--- Text for analysis ---
Raise taxes on things we want less of, and lower taxes on things we want more of... it makes a lot of sense. But we need governments to be 100% transparent about the precise tradeoffs they choose to make, otherwise it's hard to trust. 


Make good money while we're at it

We don't mean to be crass, but instead of treating all of this like a big bummer, our politicians can help Canadians prosper from the transition to a green economy. 

We'll need good plans to help businesses adapt, but there's a pile of jobs to be had and money to be made if we get out in front of this → pairing a high enough price on pollution with leadership in low and zero-emission business. Less whining, more innovation. 

Our kids will thank us. 


We're took this to court 

The Premiers of Ontario, Saskatchewan are currently challenged the Government of Canada in court, in an effort to push back against a federal price on global warming pollution. Their challenge was dismissed by Ontario and Saskatchewan courts.

In 2020, the Ontario, Saskatchewan and Alberta governments brought their case to the Supreme court. Gen Squeeze, alongside our partners listed below, fought this appeal. As of November 2020, the decision of the supreme court is still unknown. 

But we can't allow pollution to be free.

We teamed up with five other organizations to intervene in the court cases — together, we're arguing that pricing pollution is necessary in order to prevent discrimination against younger Canadians and to protect our health.
---
> [Your tasks]
#1 Reproduce the passage of the text on pricing pollution starting at "We teamed up" and ending at "protect our health.".
#2 According to the text on pricing pollution, how many other organizations did the group team up with to intervene in the court cases?
The rows are not needed for this work.
--- Extracted information ---
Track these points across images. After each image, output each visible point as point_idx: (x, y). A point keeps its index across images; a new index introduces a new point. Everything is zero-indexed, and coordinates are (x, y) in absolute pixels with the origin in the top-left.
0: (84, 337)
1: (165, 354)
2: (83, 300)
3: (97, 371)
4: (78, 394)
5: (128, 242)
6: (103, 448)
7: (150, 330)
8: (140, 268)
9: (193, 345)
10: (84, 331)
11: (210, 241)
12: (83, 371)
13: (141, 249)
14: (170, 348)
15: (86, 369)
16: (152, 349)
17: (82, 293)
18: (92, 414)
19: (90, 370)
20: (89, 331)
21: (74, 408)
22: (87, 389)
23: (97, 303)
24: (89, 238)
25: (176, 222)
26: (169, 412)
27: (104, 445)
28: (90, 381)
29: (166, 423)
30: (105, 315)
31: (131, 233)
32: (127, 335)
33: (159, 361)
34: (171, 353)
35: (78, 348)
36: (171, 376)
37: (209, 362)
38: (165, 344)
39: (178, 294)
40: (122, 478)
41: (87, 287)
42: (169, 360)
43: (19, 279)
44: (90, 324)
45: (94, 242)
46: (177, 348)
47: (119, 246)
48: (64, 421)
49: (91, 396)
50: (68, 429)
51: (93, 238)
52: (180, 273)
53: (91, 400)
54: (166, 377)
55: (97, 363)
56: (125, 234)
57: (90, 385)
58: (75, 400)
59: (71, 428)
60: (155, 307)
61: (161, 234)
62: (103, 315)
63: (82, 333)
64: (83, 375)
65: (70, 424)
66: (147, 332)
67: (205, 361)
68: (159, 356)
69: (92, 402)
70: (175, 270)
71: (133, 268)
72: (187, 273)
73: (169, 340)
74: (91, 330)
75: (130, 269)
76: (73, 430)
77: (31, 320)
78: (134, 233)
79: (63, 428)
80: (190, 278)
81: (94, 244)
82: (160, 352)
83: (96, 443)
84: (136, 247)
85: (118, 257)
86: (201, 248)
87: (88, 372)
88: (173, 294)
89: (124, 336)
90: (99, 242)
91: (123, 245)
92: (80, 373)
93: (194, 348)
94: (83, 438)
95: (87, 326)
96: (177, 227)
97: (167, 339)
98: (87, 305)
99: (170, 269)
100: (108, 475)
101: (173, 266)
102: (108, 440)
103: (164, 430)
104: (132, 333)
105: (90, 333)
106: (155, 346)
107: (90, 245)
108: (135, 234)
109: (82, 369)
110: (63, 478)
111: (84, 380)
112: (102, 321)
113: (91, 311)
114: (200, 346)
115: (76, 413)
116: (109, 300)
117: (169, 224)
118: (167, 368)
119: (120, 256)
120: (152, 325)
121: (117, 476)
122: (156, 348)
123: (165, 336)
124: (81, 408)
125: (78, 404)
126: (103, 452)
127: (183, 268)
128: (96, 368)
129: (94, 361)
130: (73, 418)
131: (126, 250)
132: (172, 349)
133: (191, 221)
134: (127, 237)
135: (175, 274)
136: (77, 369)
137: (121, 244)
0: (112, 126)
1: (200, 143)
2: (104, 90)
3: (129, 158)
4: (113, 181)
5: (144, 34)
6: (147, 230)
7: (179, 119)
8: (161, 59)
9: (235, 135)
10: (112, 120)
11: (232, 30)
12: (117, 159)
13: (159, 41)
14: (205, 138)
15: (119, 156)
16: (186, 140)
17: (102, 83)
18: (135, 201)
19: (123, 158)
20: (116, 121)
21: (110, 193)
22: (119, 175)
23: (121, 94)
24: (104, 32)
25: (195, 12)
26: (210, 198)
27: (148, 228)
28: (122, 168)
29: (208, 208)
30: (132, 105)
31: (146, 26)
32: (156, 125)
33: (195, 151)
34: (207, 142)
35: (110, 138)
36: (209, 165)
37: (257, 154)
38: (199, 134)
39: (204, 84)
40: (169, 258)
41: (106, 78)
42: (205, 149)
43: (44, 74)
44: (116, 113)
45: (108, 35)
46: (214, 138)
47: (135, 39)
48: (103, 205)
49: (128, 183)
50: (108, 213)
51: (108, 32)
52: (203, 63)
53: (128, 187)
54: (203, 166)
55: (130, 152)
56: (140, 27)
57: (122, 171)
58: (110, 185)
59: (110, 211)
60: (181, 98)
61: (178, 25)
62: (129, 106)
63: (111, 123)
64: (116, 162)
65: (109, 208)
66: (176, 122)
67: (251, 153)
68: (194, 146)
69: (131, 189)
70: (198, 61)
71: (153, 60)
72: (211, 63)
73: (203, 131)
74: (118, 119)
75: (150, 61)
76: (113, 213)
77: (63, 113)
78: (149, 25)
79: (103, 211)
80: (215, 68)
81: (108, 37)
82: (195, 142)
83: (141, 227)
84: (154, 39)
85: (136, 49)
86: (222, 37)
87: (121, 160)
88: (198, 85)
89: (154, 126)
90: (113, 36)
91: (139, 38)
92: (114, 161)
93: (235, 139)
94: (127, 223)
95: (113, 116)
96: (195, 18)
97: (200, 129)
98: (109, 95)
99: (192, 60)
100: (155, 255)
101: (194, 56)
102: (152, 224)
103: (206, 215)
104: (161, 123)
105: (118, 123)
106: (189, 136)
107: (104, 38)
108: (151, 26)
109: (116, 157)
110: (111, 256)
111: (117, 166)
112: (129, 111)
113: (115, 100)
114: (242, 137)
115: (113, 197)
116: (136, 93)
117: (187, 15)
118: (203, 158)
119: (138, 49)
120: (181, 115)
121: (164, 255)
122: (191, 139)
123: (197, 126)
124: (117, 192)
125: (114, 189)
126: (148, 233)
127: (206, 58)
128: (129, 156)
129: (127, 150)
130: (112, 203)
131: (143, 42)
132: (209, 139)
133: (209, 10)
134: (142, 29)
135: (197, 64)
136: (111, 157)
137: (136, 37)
---
--- Extracted information ---
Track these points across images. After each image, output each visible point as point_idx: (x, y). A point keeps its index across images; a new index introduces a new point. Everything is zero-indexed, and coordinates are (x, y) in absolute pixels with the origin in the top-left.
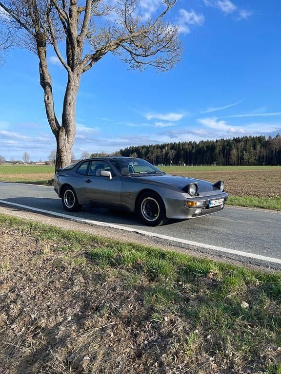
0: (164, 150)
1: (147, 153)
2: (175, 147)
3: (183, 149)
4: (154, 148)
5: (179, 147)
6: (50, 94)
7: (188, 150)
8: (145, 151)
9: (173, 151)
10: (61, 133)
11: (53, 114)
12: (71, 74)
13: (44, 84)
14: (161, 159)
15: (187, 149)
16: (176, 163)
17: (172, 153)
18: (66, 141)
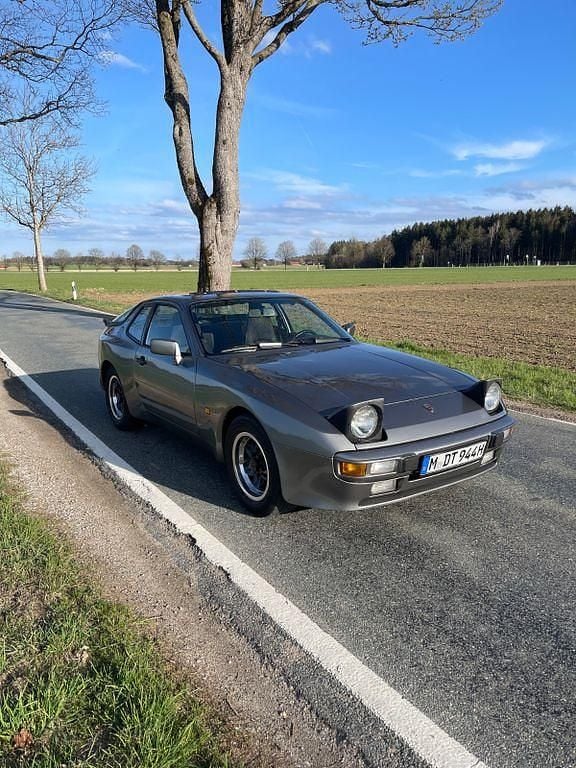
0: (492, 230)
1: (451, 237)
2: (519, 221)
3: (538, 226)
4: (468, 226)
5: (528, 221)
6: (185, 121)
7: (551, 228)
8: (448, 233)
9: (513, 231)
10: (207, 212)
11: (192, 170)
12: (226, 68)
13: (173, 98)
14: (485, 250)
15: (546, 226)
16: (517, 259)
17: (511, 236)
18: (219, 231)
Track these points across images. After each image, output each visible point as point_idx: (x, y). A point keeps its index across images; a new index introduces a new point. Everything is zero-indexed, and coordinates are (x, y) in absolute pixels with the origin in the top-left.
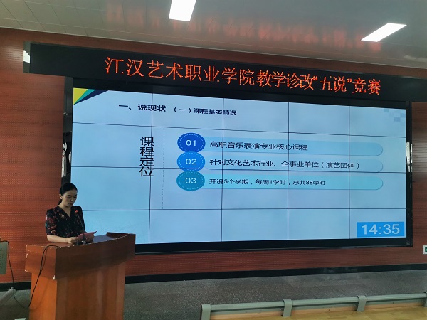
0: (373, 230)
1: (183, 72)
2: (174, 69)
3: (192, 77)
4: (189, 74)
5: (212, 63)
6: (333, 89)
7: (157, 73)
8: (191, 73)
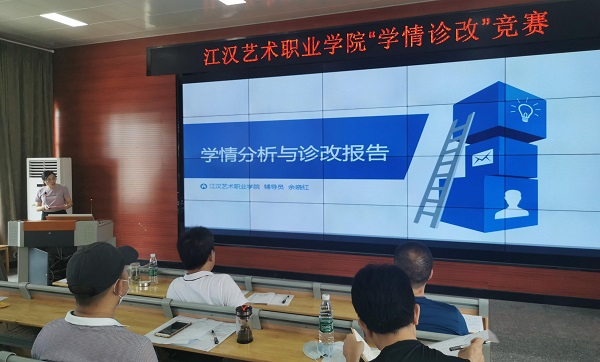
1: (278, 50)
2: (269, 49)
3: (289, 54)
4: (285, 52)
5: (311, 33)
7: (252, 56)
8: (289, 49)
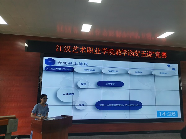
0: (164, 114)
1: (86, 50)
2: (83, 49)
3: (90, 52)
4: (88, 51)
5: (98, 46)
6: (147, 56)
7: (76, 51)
---
> [Task-by-task answers]
#1
We teamed up with five other organizations to intervene in the court cases — together, we're arguing that pricing pollution is necessary in order to prevent discrimination against younger Canadians and to protect our health.

#2 Five